How wrong was I? The consultant who so confidently had told me two weeks ago that the ‘one thing we know is that you don’t have cancer’ was suddenly saying ‘unfortunately you do have cancer’. Just in the right breast, not the left breast. (That lump in the left breast? A benign fibroadenoma apparently. Nothing to worry about).
And now he’s scribbling a drawing of how he’s going to cut a hole in my breast (he’s going to cut a f**king hole in my breast!), telling me I’ll need radiotherapy and packing me off to the ‘special room’ to sit with the breast care nurse who does her best to make a bit more sense of my situation. But I’m listening to her through a haze, with only words like ‘invasive’ and ‘chemotherapy’ really piercing the weird fug I’m enveloped in. Then I’m crying, given a tissue and a ‘Breast Cancer Resource Pack’ and suddenly I’m outside. I’m in the car park, phoning my brother (aware I’m about to put a small crimp in his Spanish summer holiday) and as soon as he says ‘hello’, the floodgates open and I’m standing in a hospital car park sobbing with sheer terror.

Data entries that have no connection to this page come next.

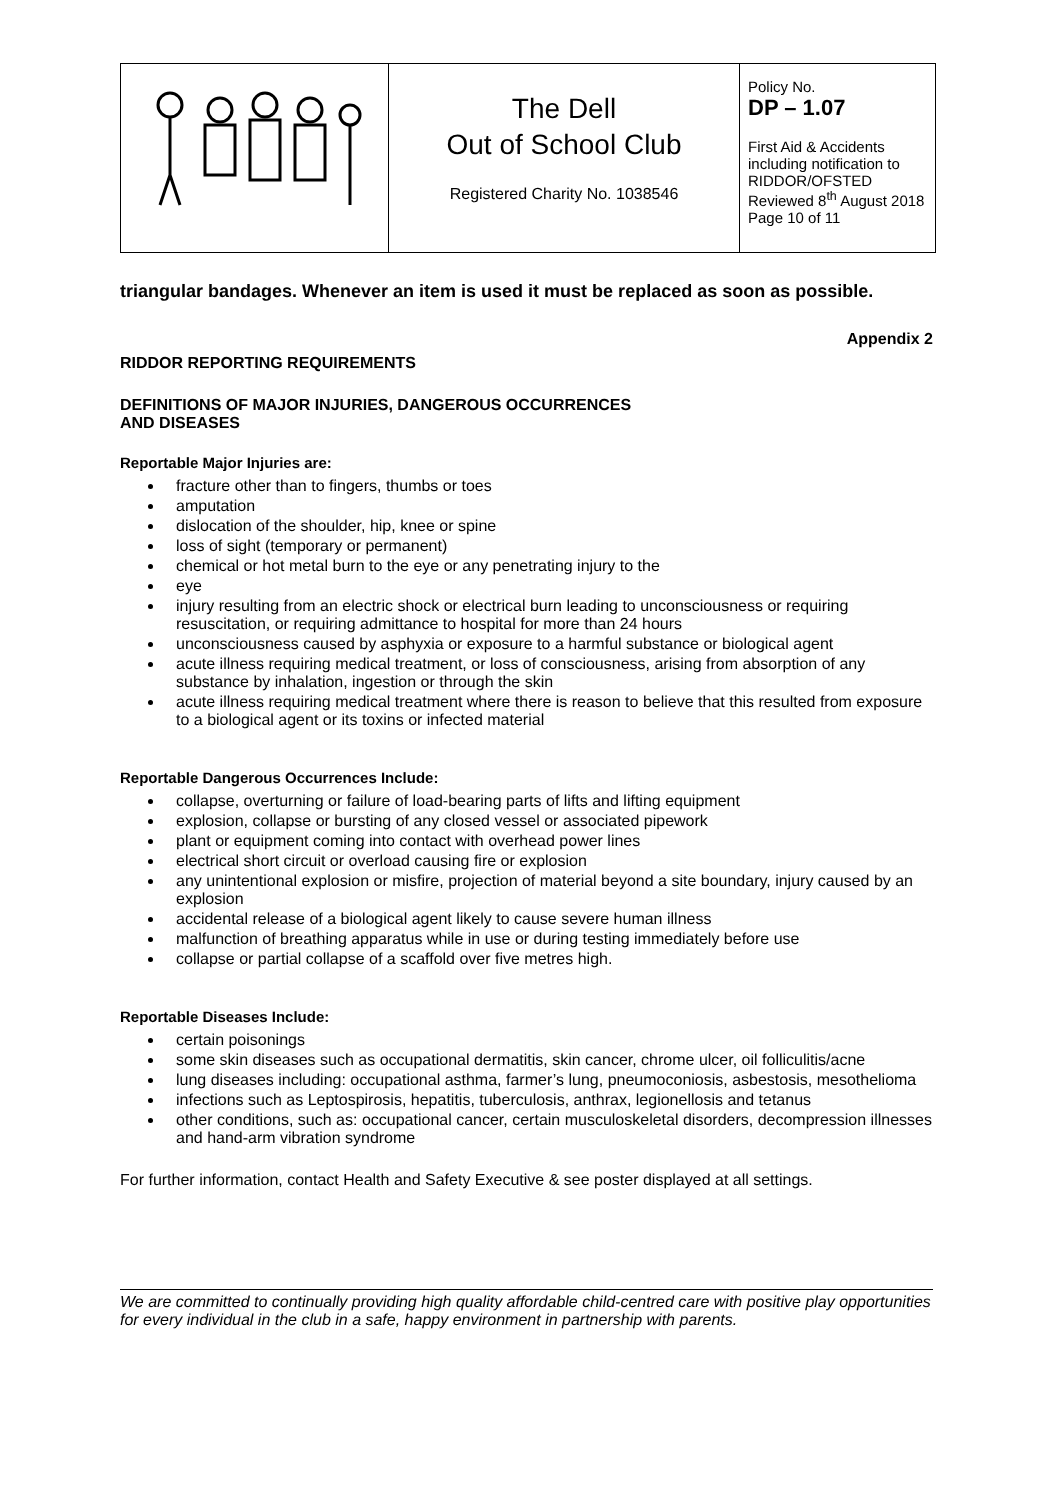| | The Dell Out of School Club Registered Charity No. 1038546 | Policy No. DP – 1.07 First Aid & Accidents including notification to RIDDOR/OFSTED Reviewed 8<sup>th</sup> August 2018 Page 10 of 11 |
triangular bandages. Whenever an item is used it must be replaced as soon as possible.
Appendix 2
RIDDOR REPORTING REQUIREMENTS
DEFINITIONS OF MAJOR INJURIES, DANGEROUS OCCURRENCES
AND DISEASES
Reportable Major Injuries are:
fracture other than to fingers, thumbs or toes
amputation
dislocation of the shoulder, hip, knee or spine
loss of sight (temporary or permanent)
chemical or hot metal burn to the eye or any penetrating injury to the
eye
injury resulting from an electric shock or electrical burn leading to unconsciousness or requiring resuscitation, or requiring admittance to hospital for more than 24 hours
unconsciousness caused by asphyxia or exposure to a harmful substance or biological agent
acute illness requiring medical treatment, or loss of consciousness, arising from absorption of any substance by inhalation, ingestion or through the skin
acute illness requiring medical treatment where there is reason to believe that this resulted from exposure to a biological agent or its toxins or infected material
Reportable Dangerous Occurrences Include:
collapse, overturning or failure of load-bearing parts of lifts and lifting equipment
explosion, collapse or bursting of any closed vessel or associated pipework
plant or equipment coming into contact with overhead power lines
electrical short circuit or overload causing fire or explosion
any unintentional explosion or misfire, projection of material beyond a site boundary, injury caused by an explosion
accidental release of a biological agent likely to cause severe human illness
malfunction of breathing apparatus while in use or during testing immediately before use
collapse or partial collapse of a scaffold over five metres high.
Reportable Diseases Include:
certain poisonings
some skin diseases such as occupational dermatitis, skin cancer, chrome ulcer, oil folliculitis/acne
lung diseases including: occupational asthma, farmer’s lung, pneumoconiosis, asbestosis, mesothelioma
infections such as Leptospirosis, hepatitis, tuberculosis, anthrax, legionellosis and tetanus
other conditions, such as: occupational cancer, certain musculoskeletal disorders, decompression illnesses and hand-arm vibration syndrome
For further information, contact Health and Safety Executive & see poster displayed at all settings.
We are committed to continually providing high quality affordable child-centred care with positive play opportunities for every individual in the club in a safe, happy environment in partnership with parents.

And that’s how I got my diagnosis. That MRI I had for stomach pains led to the entirely accidental discovery of breast cancer. I had no lumps that could be felt, no physical symptoms. If I hadn’t have left my job after 13 years, if I hadn’t joined Channel 4, if I hadn’t decided to make use of the private health care they offered, if I hadn’t pestered my gastro consultant into booking an MRI then the chances are the cancer would not have been found for years to come. By which time my diagnosis, my treatment, my prognosis could have been very different.
My future has changed but there’s a good chance that Channel 4 really did save my life.
Official diagnosis: Right breast 12 mm Invasive Ductal Cancer (grade 2), admixed with Ductal Carcinoma in Situ (high grade). Estrogen and progesterone positive (ER8/PR2) and HER2 negative.